Treść polecenia 1:
Proszę przepisać bez zmian część rozważania o pokornej wierze, zaczynając od słów zawierających „Moja Niedziela”, a kończąc po „rozumie naszych potrzeb?”.
Treść polecenia 2:
Ustal, czy następujące stwierdzenia zgadzają się z rozważaniem o pokornej wierze. Przy każdym odpowiedz „tak” lub „nie” i przytocz dosłownie rozstrzygające słowa tekstu. (a) Ludzie zasadniczo lubią czuć się potrzebni. (b) Polecenie Zbawiciela zostało opisane jako niejasne. (c) Dobry sługa to ten, który pełni własną wolę.

Fragment:

______________________________

Moja Niedziela

2 PAŹDZIERNIKA 2022 R.
XXVII Niedziela zwykła

ŁK 17, 5-10

Wiara pokorna

Bezużyteczność
Nikt nie chciałby być bezużyteczny. Zasadniczo lubimy czuć się potrzebni. Możliwość bycia dla kogoś i dawania siebie nadaje sens naszemu życiu. Dziwnym zatem zdaje się polecenie Jezusa, by po wykonaniu swojej pracy odwoływać się do własnej bezużyteczności. Jednak polecenie Zbawiciela jest bardzo konkretne, jasne i przejrzyste. Czy w związku z tym Jezus nie rozumie naszych potrzeb?
Służba
Bycie sługą to podporządkowanie swojej woli – woli tego, komu się służy. Przed każdym ze sług roztacza się określony zakres prac i zadań. Dobry sługa to ten, który pełni wolę pana. Każdy inny, zgodnie z jedną z Jezusowych przypowieści, zostanie nazwany sługą złym i gnuśnym, więcej – będzie ćwiartowany i zajmie miejsce z niewiernymi.

______________________________

Sekcja danych:
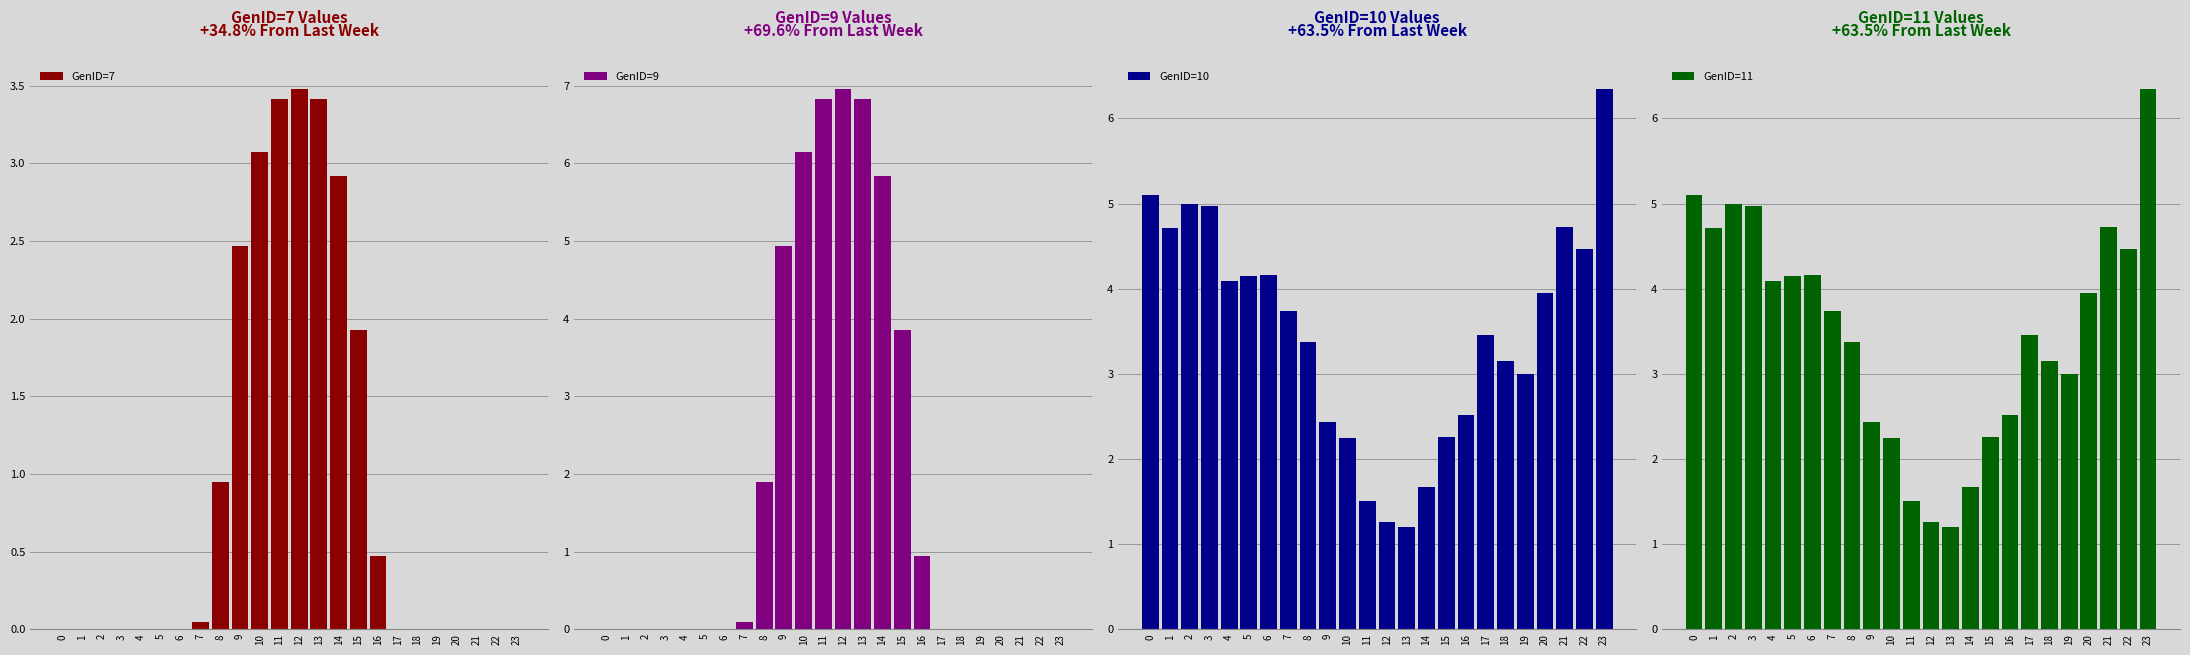

What is the average value of the GenID=7 series?

0.9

______________________________

Rozwiązanie zadania 1:
Moja Niedziela

2 PAŹDZIERNIKA 2022 R.
XXVII Niedziela zwykła

ŁK 17, 5-10

Wiara pokorna

Bezużyteczność
Nikt nie chciałby być bezużyteczny. Zasadniczo lubimy czuć się potrzebni. Możliwość bycia dla kogoś i dawania siebie nadaje sens naszemu życiu. Dziwnym zatem zdaje się polecenie Jezusa, by po wykonaniu swojej pracy odwoływać się do własnej bezużyteczności. Jednak polecenie Zbawiciela jest bardzo konkretne, jasne i przejrzyste. Czy w związku z tym Jezus nie rozumie naszych potrzeb?

Rozwiązanie zadania 2:
(a) Tak – „Zasadniczo lubimy czuć się potrzebni.”
(b) Nie – „Jednak polecenie Zbawiciela jest bardzo konkretne, jasne i przejrzyste.”
(c) Nie – „Dobry sługa to ten, który pełni wolę pana.”